The first theme is that for meaningful trans­formation that harnesses digital technologies, one need to integrate digital in the core of the organi­zational strategy. The second is that digital trans­formation rests on a cultural transformation.

Digital Should be Integral to the Or­ganization’s Strategy

Not different from any of the indus­trial and technological revolutions preceding it, albeit with a rate of change that is exponentially faster, the changes, opportunities and chal­lenges that come with the digital rev­olution should be closely integrated and be central to the organizational strategy. In many ways this turns out to be a classical competitive strategic analysis exercise.

Starting with understanding the impact digital has on the each sphere of an organization – be it the way the organization operates, serves its customers, conducts product re­search and development, performs sales and marketing, services supply chains and distribution channels.

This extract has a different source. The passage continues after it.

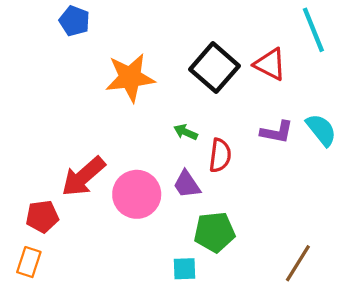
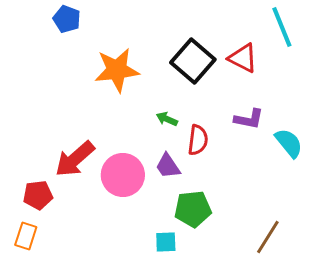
cyan semicircle: (321, 130) -> (289, 143), moved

Based on this understanding, or­ganizational leaders can then start to decide what is the opportunity and/or the threat – is digital an op­portunity to create new markets, define new categories, expand the customer base or is it another tool to operating costs by lowering cus­tomer acquisition and servicing costs and creating efficiencies in the value chain. Layer this with a competitive scan of not only of the within indus­try players, but also from adjacent industries, a view if native digital organizations pose a threat to dis­rupt the incumbent business models and overcome/obliterate the entry barriers. Very often, the insights are available from the frontlines of peo­ple within our own organizations who are closest to the customers and start to identify a value gap and an opportunity that can be exploited by complete disruption.

This strategic view and decision is on where and how to engagea­cross the digital leverage continuum – be it to leverage digital to create complete new markets and business models or use digital to create ef­ficiencies within the organization’s operations. The goal should be to find the most value adding sweet spots along this continuum and then devising the execution.

Digital Transformation Rests on Adapting the Organization Culture

A successful execution of the digital strategy for realizing a transformation needs to be founded on bedrock of a ‘digital’ culture.

Management techniques which go back a few decades do not en­able a successful digital transforma­tion. Elements like command and control based management, well or­ganized and specialized departments and functions executing a top down strategy, rewarding only success etc. do not work well in arena which re­quires multi functional and cross col­laborative teams, rapid experimen­tation, failing fast, co-opetition and continuous strategy adaptation for being successful.

Understanding these and weigh­ing them in balance against an in­cumbent culture, with the self reflection the readiness of the or­ganization’s current leadership is to drive the necessary culture should become the cornerstone of execu­tion and organizational decisions that make or break the execution of the digital transformation.

The outcomes that are treasured like wining customers, leaning op­erations, KPI driven decisions, fo­cus on ROIs are still the same, the tools and paths to achieve these are fundamentally different in a digi­tally transformed organization. It’s a transformation that leads to digital (beyond the technology - it’s the cul­ture and way of working) being em­bedded in the day to day working of the organization.

The leadership challenge is on how to create this cultural transforma­tion without tearing the current fabric which makes the incumbent business so successful. Leaders should seek and groom talent as future digital leaders who are effective bridges between the two worlds and can play the role of the transplant surgeon who crafts their scalpel in an artful way to replace vital organs without damaging the whole.

In conclusion, digital transforma­tion is not different in terms of ear­lier transformational eras – it is and will always be about setting the right strategy and creating the culture to execute. It’s about the people, not the technology.